Help Needed for 12 YO - Out of Control/Defiant

Anonymous
Not a fan of RTCs. However, I would definitely consider it as a plan for my child. "We cannot live any longer with your out of control behavior. For peace in our family, you must attend therapy. If you will not do therapy we will send you to an RTC because the situation at home has become intolerable for us."

The key is you set the boundaries and make the child aware the the boundaries are for YOUR benefit and not for him. In other words, this isn't I am your mother and I know what is good for you. It's that his behavior has crossed a line you cannot accept. The consequence for that is therapy. Yes, we hope that is good for him but that is less the point than the fact is that this is the consequence you chose to keep YOUR boundaries from being violated. He doesn't get to question it. Since it's almost impossible to get an unwilling kid to therapy, you set another consequence to maintain YOUR boundary, that is, the RTC.

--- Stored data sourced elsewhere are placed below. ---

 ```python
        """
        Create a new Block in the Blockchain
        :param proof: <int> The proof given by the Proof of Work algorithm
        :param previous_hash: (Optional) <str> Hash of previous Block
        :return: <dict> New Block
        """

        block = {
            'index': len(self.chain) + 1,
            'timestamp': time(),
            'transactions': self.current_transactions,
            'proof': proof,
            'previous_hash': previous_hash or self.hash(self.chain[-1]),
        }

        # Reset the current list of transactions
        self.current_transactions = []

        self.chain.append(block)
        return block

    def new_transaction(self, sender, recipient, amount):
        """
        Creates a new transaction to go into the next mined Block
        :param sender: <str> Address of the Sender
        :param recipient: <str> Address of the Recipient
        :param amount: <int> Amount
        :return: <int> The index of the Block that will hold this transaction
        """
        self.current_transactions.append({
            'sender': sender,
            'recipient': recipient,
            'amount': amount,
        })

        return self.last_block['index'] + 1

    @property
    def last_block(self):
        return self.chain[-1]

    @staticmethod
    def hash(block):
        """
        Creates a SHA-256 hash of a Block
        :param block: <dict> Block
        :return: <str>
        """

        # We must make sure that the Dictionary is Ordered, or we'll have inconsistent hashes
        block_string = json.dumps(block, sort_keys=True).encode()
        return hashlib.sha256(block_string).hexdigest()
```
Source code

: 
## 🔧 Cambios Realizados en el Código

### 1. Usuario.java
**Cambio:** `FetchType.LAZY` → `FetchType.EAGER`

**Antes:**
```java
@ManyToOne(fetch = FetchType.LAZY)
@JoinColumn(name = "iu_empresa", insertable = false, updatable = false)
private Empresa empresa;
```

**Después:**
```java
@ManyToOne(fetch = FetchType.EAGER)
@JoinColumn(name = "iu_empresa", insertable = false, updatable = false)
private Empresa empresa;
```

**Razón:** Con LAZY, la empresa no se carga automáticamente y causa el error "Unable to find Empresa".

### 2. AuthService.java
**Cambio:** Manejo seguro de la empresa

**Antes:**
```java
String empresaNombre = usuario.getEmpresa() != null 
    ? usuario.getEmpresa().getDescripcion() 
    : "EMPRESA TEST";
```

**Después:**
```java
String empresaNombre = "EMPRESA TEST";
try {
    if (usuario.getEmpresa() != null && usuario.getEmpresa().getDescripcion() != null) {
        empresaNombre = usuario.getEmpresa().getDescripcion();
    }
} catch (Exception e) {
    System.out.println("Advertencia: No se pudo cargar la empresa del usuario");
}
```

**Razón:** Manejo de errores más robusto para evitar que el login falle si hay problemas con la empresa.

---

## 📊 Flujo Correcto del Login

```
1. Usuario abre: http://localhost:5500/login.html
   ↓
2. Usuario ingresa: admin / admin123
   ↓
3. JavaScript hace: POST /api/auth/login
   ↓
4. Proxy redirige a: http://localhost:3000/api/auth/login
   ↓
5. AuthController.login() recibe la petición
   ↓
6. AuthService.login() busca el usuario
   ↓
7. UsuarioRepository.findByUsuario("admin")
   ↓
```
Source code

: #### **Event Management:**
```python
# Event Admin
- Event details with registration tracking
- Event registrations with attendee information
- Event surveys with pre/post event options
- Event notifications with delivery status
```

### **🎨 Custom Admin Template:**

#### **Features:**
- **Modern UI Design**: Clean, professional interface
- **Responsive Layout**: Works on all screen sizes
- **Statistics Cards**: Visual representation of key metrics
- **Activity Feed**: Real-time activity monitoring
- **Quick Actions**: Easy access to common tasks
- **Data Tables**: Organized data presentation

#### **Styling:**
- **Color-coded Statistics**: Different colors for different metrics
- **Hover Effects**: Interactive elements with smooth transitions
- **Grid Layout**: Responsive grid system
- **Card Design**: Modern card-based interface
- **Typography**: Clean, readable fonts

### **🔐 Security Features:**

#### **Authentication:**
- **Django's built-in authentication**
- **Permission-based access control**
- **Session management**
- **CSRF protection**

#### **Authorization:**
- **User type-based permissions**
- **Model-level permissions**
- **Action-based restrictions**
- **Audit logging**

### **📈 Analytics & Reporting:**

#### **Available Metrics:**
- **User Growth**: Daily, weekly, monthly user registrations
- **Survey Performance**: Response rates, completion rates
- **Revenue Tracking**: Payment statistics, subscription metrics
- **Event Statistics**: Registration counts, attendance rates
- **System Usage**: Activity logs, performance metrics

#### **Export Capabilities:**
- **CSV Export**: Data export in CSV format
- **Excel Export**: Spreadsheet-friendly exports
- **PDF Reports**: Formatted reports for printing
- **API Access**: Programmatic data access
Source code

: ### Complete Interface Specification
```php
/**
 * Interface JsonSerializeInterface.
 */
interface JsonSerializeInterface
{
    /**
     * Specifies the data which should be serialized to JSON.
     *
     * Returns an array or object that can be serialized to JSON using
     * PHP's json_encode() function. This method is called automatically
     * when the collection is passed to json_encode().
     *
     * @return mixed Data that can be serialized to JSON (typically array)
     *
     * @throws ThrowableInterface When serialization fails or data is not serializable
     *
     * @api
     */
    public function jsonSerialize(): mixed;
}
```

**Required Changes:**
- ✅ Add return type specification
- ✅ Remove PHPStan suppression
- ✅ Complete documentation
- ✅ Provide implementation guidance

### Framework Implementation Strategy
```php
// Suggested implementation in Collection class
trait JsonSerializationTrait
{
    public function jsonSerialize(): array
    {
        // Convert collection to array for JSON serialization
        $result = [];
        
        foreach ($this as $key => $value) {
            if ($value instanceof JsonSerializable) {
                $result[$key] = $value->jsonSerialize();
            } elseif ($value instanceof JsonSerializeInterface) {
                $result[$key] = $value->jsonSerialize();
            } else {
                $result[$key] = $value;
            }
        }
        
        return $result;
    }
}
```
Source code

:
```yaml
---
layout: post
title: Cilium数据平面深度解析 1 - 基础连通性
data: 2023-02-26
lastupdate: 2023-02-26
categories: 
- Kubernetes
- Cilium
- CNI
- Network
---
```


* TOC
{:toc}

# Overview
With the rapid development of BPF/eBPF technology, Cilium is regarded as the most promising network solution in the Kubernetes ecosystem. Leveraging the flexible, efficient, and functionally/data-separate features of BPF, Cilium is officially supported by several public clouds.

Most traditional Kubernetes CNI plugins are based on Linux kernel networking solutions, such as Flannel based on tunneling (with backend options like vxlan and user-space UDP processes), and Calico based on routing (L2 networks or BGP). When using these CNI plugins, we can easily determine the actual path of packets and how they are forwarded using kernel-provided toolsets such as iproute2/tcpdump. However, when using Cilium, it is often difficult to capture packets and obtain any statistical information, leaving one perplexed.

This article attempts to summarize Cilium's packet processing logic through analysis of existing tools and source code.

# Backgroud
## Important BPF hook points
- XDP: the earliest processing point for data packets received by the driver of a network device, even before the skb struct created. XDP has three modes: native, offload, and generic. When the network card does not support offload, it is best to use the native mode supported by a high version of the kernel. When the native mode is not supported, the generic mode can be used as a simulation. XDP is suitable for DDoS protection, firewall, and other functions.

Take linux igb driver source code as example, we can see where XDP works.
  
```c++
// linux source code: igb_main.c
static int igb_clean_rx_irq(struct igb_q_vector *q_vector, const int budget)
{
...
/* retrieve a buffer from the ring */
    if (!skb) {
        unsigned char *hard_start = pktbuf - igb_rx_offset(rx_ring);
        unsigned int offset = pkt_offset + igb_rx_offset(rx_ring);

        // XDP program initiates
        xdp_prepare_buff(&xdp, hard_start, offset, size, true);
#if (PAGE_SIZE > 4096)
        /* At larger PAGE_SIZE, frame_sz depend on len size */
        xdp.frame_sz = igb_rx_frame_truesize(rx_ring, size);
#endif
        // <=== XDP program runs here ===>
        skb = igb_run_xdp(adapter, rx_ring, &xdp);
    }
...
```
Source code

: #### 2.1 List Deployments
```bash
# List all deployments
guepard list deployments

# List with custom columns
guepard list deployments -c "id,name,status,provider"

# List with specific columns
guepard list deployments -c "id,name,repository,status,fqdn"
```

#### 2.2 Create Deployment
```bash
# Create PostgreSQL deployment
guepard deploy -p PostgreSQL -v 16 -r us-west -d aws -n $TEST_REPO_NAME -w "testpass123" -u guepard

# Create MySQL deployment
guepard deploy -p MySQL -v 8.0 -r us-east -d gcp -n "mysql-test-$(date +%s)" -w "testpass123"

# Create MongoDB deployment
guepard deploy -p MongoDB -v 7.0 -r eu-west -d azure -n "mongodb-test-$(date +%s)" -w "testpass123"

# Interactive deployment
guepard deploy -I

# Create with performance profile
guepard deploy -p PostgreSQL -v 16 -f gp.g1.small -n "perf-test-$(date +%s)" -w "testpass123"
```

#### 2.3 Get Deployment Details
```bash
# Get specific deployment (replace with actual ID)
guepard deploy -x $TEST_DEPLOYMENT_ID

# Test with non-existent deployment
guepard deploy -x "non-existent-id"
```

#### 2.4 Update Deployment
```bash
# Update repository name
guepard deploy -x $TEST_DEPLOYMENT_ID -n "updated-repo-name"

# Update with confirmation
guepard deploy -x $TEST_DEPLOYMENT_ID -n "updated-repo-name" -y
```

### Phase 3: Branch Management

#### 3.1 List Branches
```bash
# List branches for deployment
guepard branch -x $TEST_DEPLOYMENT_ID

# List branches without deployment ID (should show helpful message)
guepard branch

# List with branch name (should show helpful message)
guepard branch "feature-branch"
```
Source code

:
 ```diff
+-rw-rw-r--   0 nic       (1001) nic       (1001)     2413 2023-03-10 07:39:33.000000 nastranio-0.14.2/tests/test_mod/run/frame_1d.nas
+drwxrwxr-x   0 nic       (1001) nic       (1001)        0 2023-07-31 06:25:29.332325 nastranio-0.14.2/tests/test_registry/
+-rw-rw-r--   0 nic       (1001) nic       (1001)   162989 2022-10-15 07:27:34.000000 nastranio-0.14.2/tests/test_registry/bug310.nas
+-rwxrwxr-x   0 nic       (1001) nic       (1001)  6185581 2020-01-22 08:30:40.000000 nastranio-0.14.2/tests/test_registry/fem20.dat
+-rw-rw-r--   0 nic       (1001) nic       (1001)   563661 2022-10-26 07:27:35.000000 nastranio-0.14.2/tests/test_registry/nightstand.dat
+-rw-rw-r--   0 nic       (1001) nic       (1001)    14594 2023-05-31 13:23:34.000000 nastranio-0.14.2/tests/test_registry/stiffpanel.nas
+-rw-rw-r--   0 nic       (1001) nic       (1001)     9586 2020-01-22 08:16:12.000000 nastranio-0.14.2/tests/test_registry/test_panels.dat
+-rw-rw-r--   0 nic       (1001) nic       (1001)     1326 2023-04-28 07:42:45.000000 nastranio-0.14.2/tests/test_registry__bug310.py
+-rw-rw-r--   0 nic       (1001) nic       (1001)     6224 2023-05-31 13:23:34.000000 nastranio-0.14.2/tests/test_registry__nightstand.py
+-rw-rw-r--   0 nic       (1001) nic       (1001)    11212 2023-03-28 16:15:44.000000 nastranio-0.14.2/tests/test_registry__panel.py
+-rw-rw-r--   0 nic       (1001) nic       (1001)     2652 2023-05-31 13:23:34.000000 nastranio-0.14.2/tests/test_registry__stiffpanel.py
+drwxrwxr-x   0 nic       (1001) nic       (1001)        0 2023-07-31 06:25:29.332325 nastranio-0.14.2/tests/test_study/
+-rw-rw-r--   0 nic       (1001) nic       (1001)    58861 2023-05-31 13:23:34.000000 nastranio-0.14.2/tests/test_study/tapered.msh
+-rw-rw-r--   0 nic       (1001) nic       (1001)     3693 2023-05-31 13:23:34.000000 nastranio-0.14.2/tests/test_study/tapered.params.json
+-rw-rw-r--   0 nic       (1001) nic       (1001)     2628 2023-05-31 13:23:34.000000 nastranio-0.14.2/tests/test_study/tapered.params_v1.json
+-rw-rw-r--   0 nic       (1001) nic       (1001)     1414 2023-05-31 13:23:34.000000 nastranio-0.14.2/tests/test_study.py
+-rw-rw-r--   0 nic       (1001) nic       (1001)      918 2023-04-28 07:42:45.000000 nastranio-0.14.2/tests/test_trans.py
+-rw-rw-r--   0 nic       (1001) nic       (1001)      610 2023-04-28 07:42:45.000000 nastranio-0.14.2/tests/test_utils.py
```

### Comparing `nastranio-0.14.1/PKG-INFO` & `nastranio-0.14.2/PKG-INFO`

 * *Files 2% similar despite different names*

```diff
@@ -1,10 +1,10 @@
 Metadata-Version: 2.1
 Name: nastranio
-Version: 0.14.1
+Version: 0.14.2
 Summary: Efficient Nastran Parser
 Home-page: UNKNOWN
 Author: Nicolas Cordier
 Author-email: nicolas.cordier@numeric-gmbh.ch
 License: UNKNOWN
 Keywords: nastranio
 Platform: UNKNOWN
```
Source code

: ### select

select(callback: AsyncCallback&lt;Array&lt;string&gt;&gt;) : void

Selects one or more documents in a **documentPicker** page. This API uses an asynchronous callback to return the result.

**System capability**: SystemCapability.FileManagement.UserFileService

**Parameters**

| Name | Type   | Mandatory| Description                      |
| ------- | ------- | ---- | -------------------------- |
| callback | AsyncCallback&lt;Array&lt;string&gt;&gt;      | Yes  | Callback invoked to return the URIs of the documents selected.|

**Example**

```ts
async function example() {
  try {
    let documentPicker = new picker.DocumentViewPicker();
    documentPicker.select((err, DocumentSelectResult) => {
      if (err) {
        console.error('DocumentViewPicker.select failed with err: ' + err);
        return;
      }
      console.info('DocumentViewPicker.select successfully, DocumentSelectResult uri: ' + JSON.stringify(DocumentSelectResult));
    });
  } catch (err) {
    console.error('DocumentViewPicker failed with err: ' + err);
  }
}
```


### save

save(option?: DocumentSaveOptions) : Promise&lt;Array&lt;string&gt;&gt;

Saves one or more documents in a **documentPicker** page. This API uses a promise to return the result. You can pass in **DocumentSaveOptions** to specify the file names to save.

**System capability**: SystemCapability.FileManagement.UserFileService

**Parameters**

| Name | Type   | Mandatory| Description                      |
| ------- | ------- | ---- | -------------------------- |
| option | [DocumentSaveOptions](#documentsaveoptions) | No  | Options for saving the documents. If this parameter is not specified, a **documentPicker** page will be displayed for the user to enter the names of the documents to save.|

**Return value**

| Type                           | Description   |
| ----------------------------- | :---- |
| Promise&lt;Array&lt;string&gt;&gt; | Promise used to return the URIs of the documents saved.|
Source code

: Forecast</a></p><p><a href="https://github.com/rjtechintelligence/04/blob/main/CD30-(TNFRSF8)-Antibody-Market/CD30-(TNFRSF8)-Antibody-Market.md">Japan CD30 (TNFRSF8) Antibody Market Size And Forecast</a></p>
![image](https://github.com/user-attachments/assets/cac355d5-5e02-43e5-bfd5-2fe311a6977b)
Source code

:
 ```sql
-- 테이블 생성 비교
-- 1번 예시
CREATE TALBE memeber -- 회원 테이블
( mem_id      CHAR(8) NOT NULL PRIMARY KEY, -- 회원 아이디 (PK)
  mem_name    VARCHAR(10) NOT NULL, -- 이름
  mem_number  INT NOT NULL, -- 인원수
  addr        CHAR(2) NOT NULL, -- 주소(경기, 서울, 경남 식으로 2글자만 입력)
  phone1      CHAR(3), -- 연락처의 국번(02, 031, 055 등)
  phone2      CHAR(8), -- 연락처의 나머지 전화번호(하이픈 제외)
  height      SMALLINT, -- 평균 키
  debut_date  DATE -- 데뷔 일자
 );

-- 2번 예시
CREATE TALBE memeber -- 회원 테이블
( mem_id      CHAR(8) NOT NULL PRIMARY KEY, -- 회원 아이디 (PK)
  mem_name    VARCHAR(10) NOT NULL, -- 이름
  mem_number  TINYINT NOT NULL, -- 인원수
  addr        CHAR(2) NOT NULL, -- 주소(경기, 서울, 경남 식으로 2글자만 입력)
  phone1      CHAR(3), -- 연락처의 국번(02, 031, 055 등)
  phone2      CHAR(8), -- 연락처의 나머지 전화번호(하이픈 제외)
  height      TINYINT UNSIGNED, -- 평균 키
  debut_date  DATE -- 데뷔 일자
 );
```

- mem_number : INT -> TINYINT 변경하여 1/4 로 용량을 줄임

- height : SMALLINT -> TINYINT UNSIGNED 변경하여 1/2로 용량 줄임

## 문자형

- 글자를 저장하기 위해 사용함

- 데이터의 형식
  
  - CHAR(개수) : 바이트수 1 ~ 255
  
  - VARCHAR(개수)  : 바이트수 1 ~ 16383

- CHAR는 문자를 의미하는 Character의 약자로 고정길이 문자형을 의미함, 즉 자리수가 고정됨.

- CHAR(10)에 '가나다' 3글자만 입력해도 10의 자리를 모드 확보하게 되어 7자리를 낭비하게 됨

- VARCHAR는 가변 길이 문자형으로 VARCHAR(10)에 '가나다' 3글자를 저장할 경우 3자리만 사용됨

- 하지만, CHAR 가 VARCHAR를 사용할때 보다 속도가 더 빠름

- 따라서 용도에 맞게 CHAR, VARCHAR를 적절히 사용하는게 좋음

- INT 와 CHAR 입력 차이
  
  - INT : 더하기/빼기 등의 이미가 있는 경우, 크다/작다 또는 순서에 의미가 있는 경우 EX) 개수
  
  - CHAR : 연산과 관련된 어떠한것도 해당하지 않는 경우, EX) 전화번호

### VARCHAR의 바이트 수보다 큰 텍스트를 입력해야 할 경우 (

Very important to pre-announce consequences for violating your boundaries in advance, as well as to state what the consequence after that will be if consequence 1 doesn't do the trick. Also very important to carry through on consequences--so make sure they are ones you will actually do. Empty threats make the situation worse.
Anonymous
Anonymous wrote:OP, I think you are doing fine. There are always going to be people who criticize. Sometimes police intervention is necessary and sometimes very intensive inpatient therapy is necessary. I work in the court system and there are a variety of ways the system can help juveniles. It's not all "lock him up and throw away the key." It sounds like your son had escalated it to a level where intervention by authority was necessary. You are doing fine. You know what is best for your family!

OP here. Thank you for this. Never thought in a million years we would be dealing with something like this but just want our baby back. Hardest thing I have ever done is explaining to DS what will happen if he refuses to acknowledge and accept the help we have provided for the entire family.
Anonymous
OP, I am so glad to hear that things are better. Thinking of you.
Anonymous
Anonymous wrote:Actually, OP (and her DC's psychiatrist) outlined two choices: 1) accept and participate in therapy at home; 2) go to a therapeutic boarding school. I don't see any "threat." I see a family trying to make their child aware that nonparticipation in therapy will have a logical consequence, namely, that the second option becomes operative.


This is exactly the way our therapist outlined it with us as well. And my DC chose to continue with therapy which is what we all hoped would work best. But we were absolutely at the place where these were the only two choices going forward. Soldier on, OP. You are doing it!
Anonymous
OP, know that there are people out here who have been exactly where you are. Know, too that you have acted with bravery and compassion toward your child by making his choices clear, and letting him know that the way forward is up to him. I am sending good wishes your way.